What to do: Pictures should be left out while the data beneath this task is written out word for word.

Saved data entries
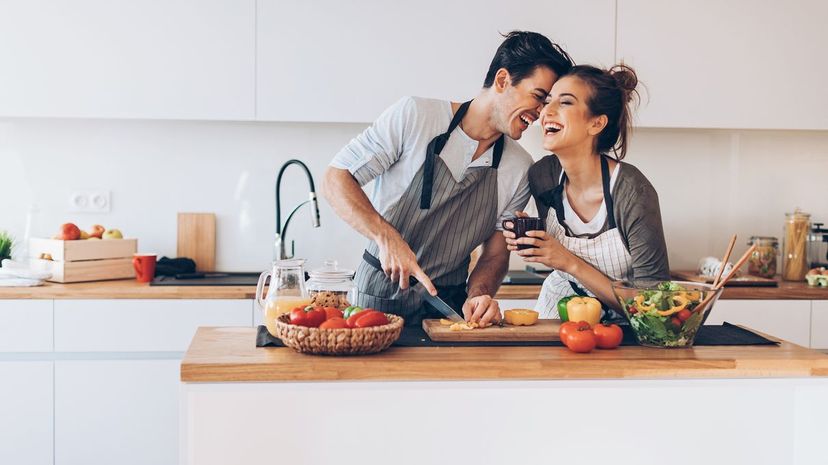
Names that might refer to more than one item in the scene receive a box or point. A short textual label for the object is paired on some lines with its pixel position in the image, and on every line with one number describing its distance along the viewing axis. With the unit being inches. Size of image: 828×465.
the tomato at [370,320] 72.5
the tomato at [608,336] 77.7
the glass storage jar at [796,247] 149.5
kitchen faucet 141.0
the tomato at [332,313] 76.4
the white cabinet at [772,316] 136.4
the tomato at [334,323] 72.2
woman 92.4
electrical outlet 149.1
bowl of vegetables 78.1
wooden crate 132.4
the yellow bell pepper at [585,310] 84.3
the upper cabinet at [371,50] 136.2
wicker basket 71.6
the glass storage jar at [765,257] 147.9
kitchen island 69.7
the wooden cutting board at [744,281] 139.3
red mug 135.1
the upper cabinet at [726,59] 141.3
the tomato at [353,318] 72.7
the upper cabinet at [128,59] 132.4
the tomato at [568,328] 77.4
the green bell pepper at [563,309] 87.6
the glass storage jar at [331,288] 83.0
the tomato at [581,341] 75.8
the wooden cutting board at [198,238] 150.7
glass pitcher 80.6
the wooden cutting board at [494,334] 80.9
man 98.0
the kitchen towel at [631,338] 79.4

Solution to this task:
Names that might refer to more than one item in the scene receive a box or point. A short textual label for the object is paired on some lines with its pixel position in the image, and on every line with one number describing its distance along the viewing axis. With the unit being inches. Size of image: 828×465.
the tomato at [370,320] 72.5
the tomato at [608,336] 77.7
the glass storage jar at [796,247] 149.5
kitchen faucet 141.0
the tomato at [332,313] 76.4
the white cabinet at [772,316] 136.4
the tomato at [334,323] 72.2
woman 92.4
electrical outlet 149.1
bowl of vegetables 78.1
wooden crate 132.4
the yellow bell pepper at [585,310] 84.3
the upper cabinet at [371,50] 136.2
wicker basket 71.6
the glass storage jar at [765,257] 147.9
kitchen island 69.7
the wooden cutting board at [744,281] 139.3
red mug 135.1
the upper cabinet at [726,59] 141.3
the tomato at [353,318] 72.7
the upper cabinet at [128,59] 132.4
the tomato at [568,328] 77.4
the green bell pepper at [563,309] 87.6
the glass storage jar at [331,288] 83.0
the tomato at [581,341] 75.8
the wooden cutting board at [198,238] 150.7
glass pitcher 80.6
the wooden cutting board at [494,334] 80.9
man 98.0
the kitchen towel at [631,338] 79.4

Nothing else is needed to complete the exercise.